Pupil Queue

Who is it for?
This is relevant to all teachers of practical subjects who spend much of their lesson time rotating around the class assisting individual pupils.
Outline of idea
I had two Yr 9 classes who were starting to learn an entirely new program and set of concepts to do with programming (Computer Science).  We had decided, as a class, that we would prefer to work through some on-screen tutorials at our own pace rather than be stifled by whole class teaching.  This would allow pupils to work at their own pace, and access individual help from the teacher when they needed it.

The problem would arise if pupils had to sit with their hands in the air waiting for help from the teacher – how would the teacher prioritise or order their assistance?
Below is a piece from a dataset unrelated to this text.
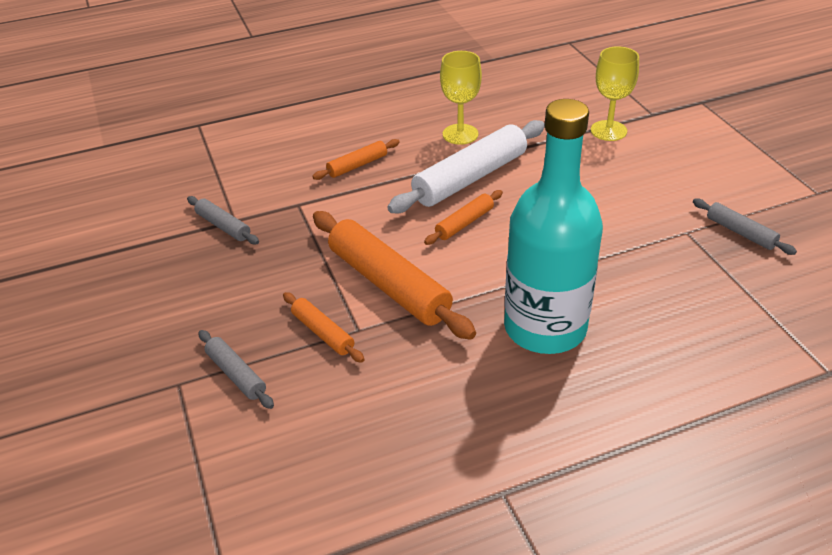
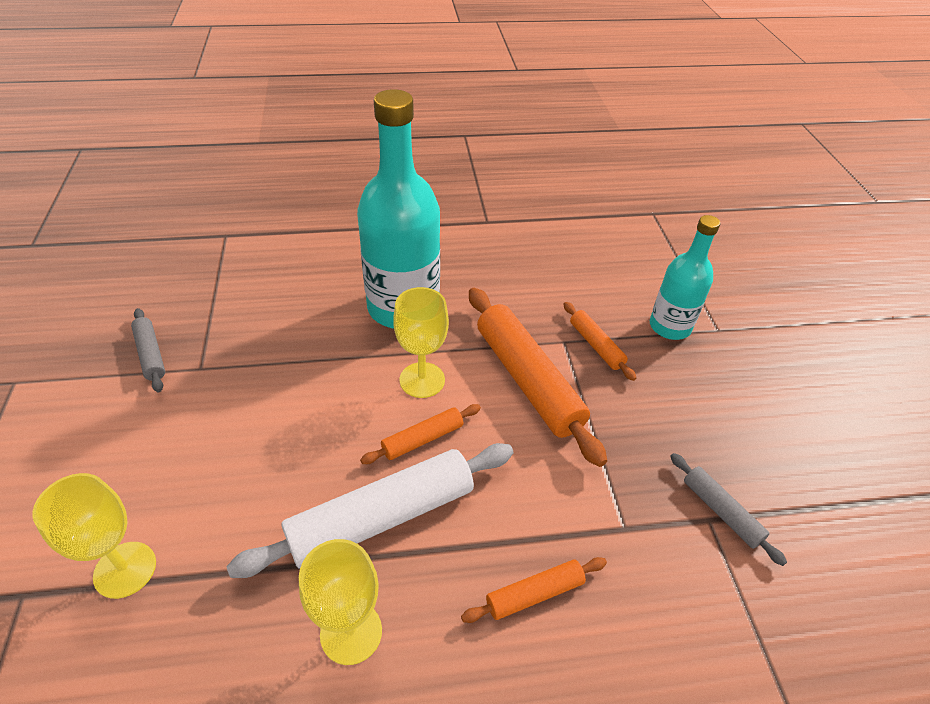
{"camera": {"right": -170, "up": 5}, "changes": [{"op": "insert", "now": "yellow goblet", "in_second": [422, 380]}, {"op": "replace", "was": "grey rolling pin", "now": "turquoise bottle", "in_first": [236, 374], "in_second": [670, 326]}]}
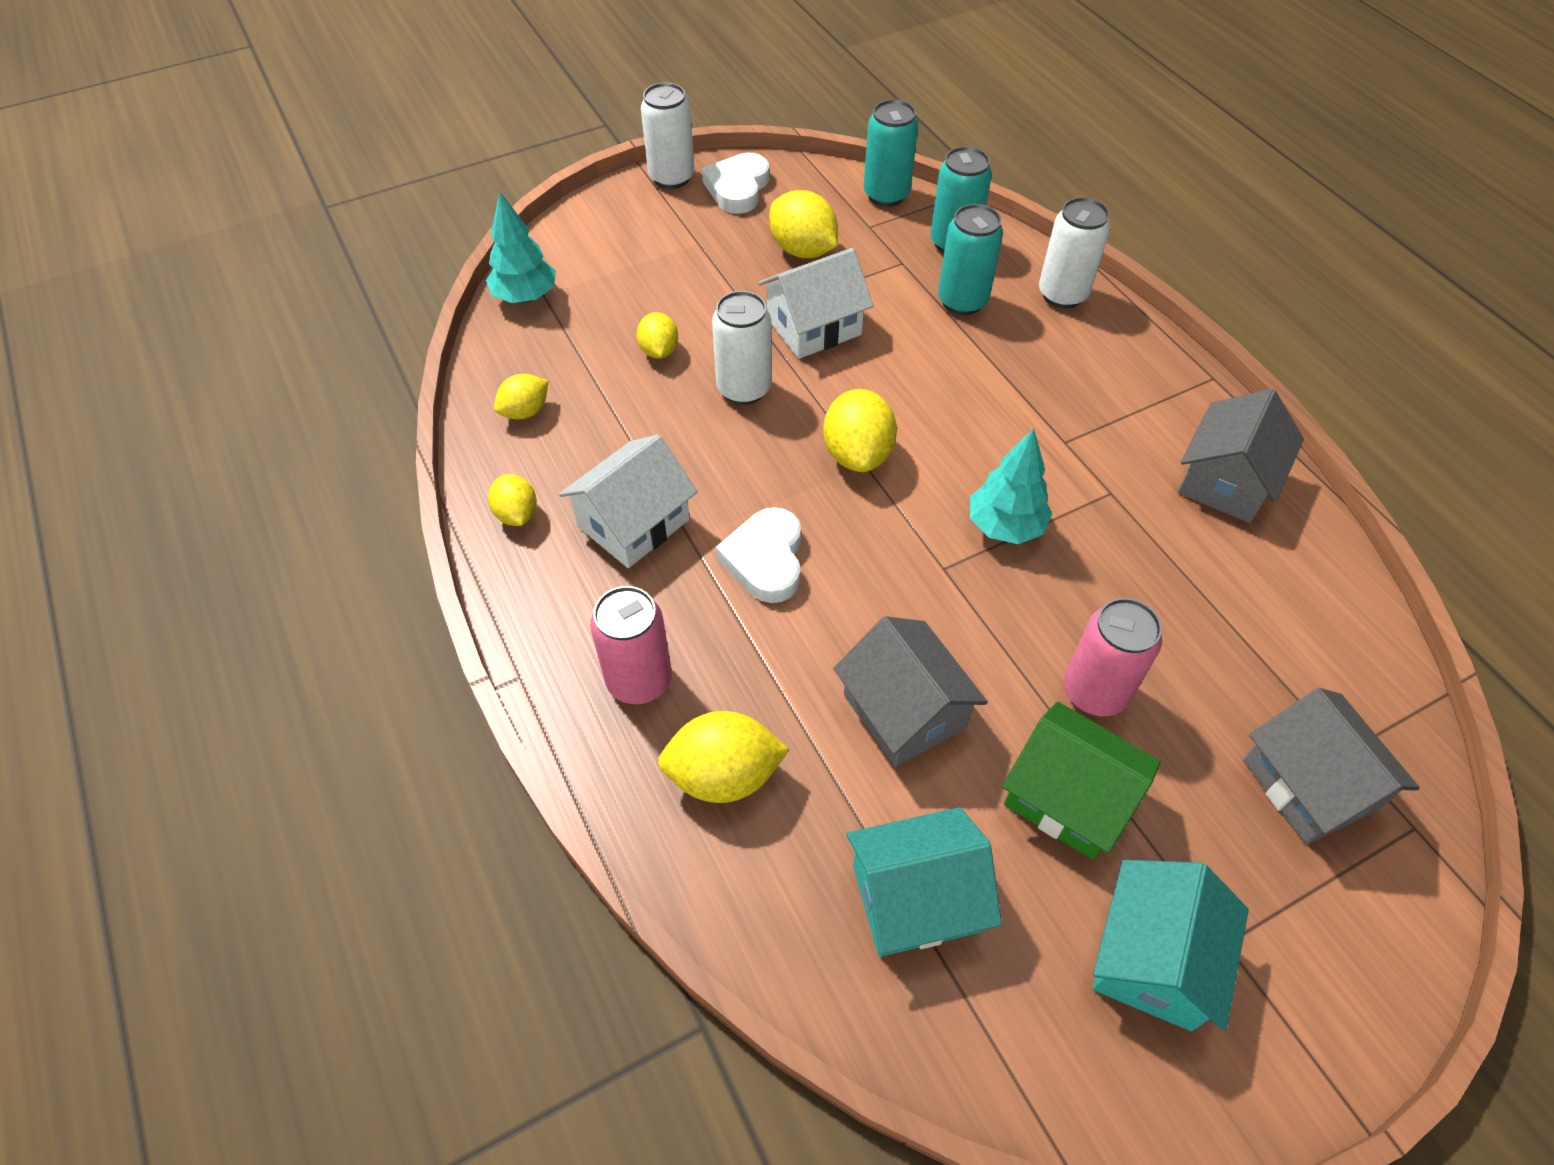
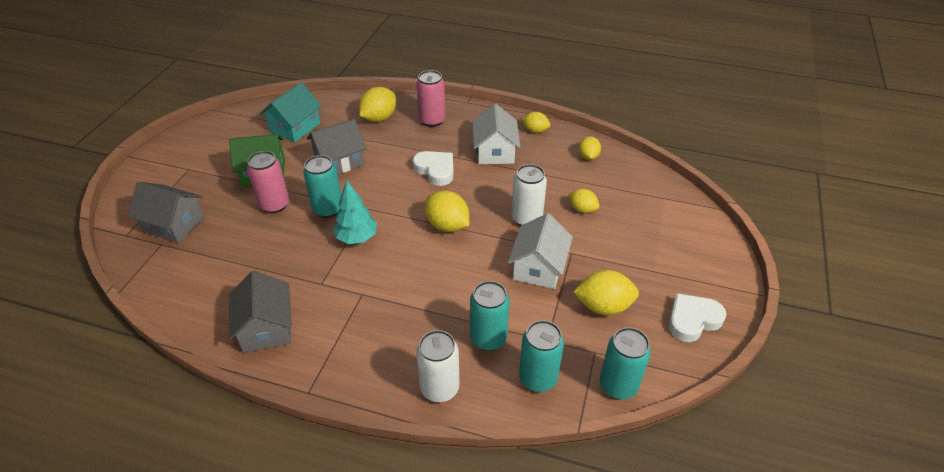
{"camera": {"right": 135, "up": -10}, "changes": [{"op": "insert", "now": "turquoise can", "in_second": [328, 209]}, {"op": "rotate", "was": "grey house", "in_first": [904, 711], "in_second": [339, 161], "clockwise": -45}, {"op": "rotate", "was": "white heart", "in_first": [738, 188], "in_second": [692, 320], "clockwise": -90}, {"op": "delete", "was": "turquoise tree", "in_first": [525, 297]}, {"op": "delete", "was": "white can", "in_first": [671, 177]}, {"op": "delete", "was": "turquoise house", "in_first": [1153, 959]}]}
I outlined an idea of queuing by pupils writing their name on the whiteboard if they wanted help.  We discussed rules:

  • Pupils would write their name under the last person (no cheating by writing your name at the top!)
  • Pupils who solve their problem before the teacher reached them would rub off their name
  • Teacher would go to pupils in strict order from the board, to be fair

Whilst waiting for help on one issue, pupils would continue working on other aspects of the work (no ‘down time’)
How it worked out
Both classes embraced the idea fully and it worked extremely well.
It was perceived by pupils as ‘fair’.
It encouraged pupils to continue working, as they weren’t sat with their hands in the air while waiting for the teacher.
Pupils enjoyed writing on the board!
Next steps
With some classes who wish to access assistance less publicly I would tailor this idea so that pupils can send me an email with the subject line ‘Help’ and I can still work through in order – however this would not be so transparent to pupils and so the perceived fairness will be less apparent.